Cuando los discípulos, imbuidos del espíritu intolerante del judaísmo quisieron que bajase fuego del cielo sobre una aldea de Samaria, Jesús les responde: “Vosotros no sabéis de qué espíritu sois” (Lucas 9:55). Jesucristo acababa de separar la nueva Iglesia del Estado y rechazaba la fuerza del foro de la conciencia.
Jesús vino para emancipar al creyente de la soberanía del Estado. En esto la Iglesia era revolucionaria: “Es necesario obedecer a Dios antes que a los hombres” (Hechos 5:29), era la máxima de los primeros discípulos.
La separación entre la Iglesia y el Estado es capital, porque entraña una cuestión de soberanía.
Tal es el sentido de las palabras de Cristo en el incidente de la moneda, tantas veces citado: “Dad a César lo que es de César, y a Dios lo que es de Dios” (Marcos 12:17). En el mundo romano, César era soberano de los creyentes lo mismo que del resto de los ciudadanos. Jesucristo arranca al creyente de la omnipotencia imperial e insiste en la separación de poderes. Esto equivalía a una revolución religiosa. Una vez emancipado el creyente del poder del Estado, la libertad de la Iglesia se desprende naturalmente como legítima consecuencia.
Siga el Estado su camino y siga el suyo la Iglesia. La Iglesia supo mantener estos principios en época de los emperadores romanos. La Historia se puede, pero no se debe falsificar. Al revés de lo que se ha insinuado, la Iglesia no hizo causa común con el Estado. Siempre proclamó su origen divino y su independencia del poder civil.
En las tinieblas de la Edad Media surgen importantes comunidades de cristianos que, invocando las enseñanzas del Nuevo Testamento, se oponen a la política de la Iglesia oficial, que aspiraba a la dominación del Estado, y reclaman la separación e independencia de ambos poderes, tal como lo quiso el fundador del cristianismo.

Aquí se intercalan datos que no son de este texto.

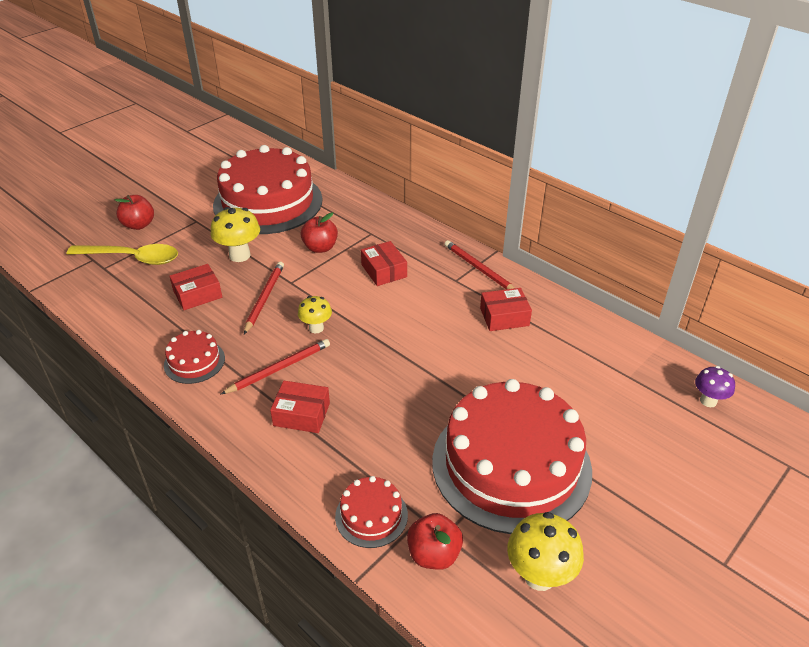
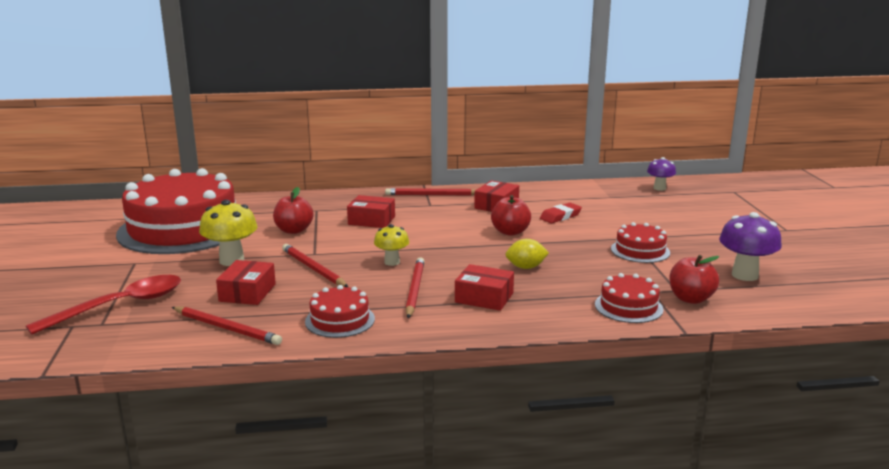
camera: 50 degrees left, 20 degrees down
yellow spoon [67,244,178,265] -> red spoon [26,275,181,335]
red apple [115,195,154,230] -> red apple moved to [491,195,531,236]
red box [270,381,330,433] -> red box turned 60 degrees clockwise [455,264,514,311]
red cake [432,379,592,534] -> red cake [611,222,670,263], size x0.43
yellow mushroom [507,512,584,591] -> purple mushroom [719,212,782,281]
none -> red pencil [172,307,282,345]
none -> yellow lemon [505,239,549,269]
none -> red eraser [540,203,582,223]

La Reforma religiosa del siglo XVI pone las cosas en su sitio y desempolva la doctrina de Cristo: la Iglesia es una asociación de fieles. Reconoce el papel del Estado en la sociedad civil, al mismo tiempo que proclama su independencia respecto al mismo. Así lo expuso Lutero: “Un Estado lo bastante poderoso para poner fin a toda la injusticia y a todo escándalo y una Iglesia viva trabajando con toda independencia para dar una inspiración religiosa y moral a la nación”.
Siguiendo el principio de individualidad que constituyó la esencia de la Reforma, los protestantes de todos los tiempos y hasta el día de hoy han defendido la absoluta separación, sin condiciones, entre la Iglesia y el Estado. Al César lo del César, el Estado; a Dios lo de Dios, la Iglesia.